Nitrofurantoin is not effective for the treatment of parenchymal infections of a unilaterally functioning kidney. A surgical cause for infection should be excluded in recurrent or severe cases.
Nitrofurantoin may be used with caution as short-course therapy only for the treatment of uncomplicated lower urinary tract infection in individual cases with an eGFR between 30-44 ml/min to treat resistant pathogens, when the benefits are expected to outweigh the risks.
Since pre-existing conditions may mask hepatic or pulmonary adverse reactions, nitrofurantoin should be used with caution in patients with pulmonary disease, hepatic dysfunction, neurological disorders and allergic diathesis.
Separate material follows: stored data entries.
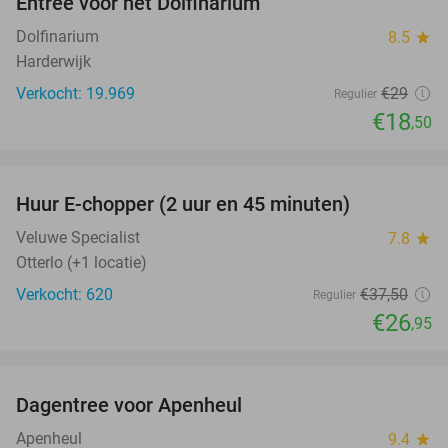
Entree voor het Dolfinarium
36%
Dolfinarium
8.5
star
Harderwijk
Verkocht: 19.969
€29
Regulier
€18
,50
favorite_border
Huur E-chopper (2 uur en 45 minuten)
28%
Veluwe Specialist
7.8
star
Otterlo (+1 locatie)
Verkocht: 620
€37
,50
Regulier
€26
,95
favorite_border
Dagentree voor Apenheul
36%
Apenheul
9.4
star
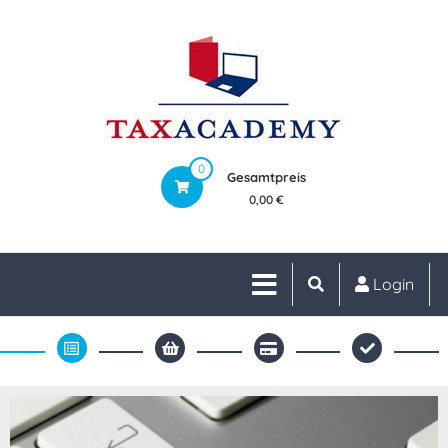
0
Gesamtpreis
0,00 €
Login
Peripheral neuropathy and susceptibility to peripheral neuropathy, which may become severe or irreversible has occurred and may be life threatening. Therefore, treatment should be stopped at the first signs of neural involvement (paraesthesiae).
Nitrofurantoin should be used with caution in patients with anaemia, diabetes mellitus, electrolyte imbalance, debilitating conditions, and vitamin B (particularly folate) deficiency.
Acute, subacute and chronic pulmonary reactions have been observed in patients treated with nitrofurantoin. If these reactions occur, nitrofurantoin should be discontinued immediately.
Chronic pulmonary reactions (including pulmonary fibrosis and diffuse interstitial pneumonitis ) can develop insidiously, and may occur commonly in elderly patients. Close monitoring of the pulmonary conditions of patients receiving long-term therapy is warranted (especially in the elderly).
Urine may be coloured yellow or brown after taking Nitrofurantoin. Patients on Nitrofurantoin are susceptible to false positive urinary glucose (if tested for reducing substances).
Nitrofurantoin should be discontinued at any signs of haemolysis in those with suspected glucose-6-phosphate dehydrogenase deficiency.
Gastrointestinal reactions may be minimised by taking the drug with food or milk, or by adjustment of dosage.
For long term treatment monitor the patient closely for appearance of hepatic or pulmonary symptoms and other evidence of toxicity.
Discontinue treatment with nitrofurantoin if otherwise unexplained pulmonary, hepatotoxic, haematological or neurological syndromes occur.
Macrobid may cause dizziness and drowsiness. Patients should be advised not to drive or operate machinery if affected in this way until such symptoms go away.
Posology
Adults and children over 12 years of age.
The dose should be taken with food or milk (e.g. at meal times).
Acute or recurrent uncomplicated UTI and pyelitis -100mg twice daily for seven days.
Surgical Prophylaxis - 100 mg twice daily on the day of the procedure and 3 days thereafter.
Elderly
Provided there is no significant renal impairment, in which nitrofurantoin is contraindicated, the dosage should be that for any normal adult.
See precaution and risks to elderly patients associated with long term therapy.
Children under 12 years
Macrobid is a fixed dosage and is therefore not suitable for children under 12 years
Renal impairment
Nitrofurantoin is contraindicated in patients with renal dysfunction and in patients with an eGFR of less than 45 ml/minute.
Method of administration
For oral use
Any unused medicinal product or waste material should be disposed of in accordance with local requirements.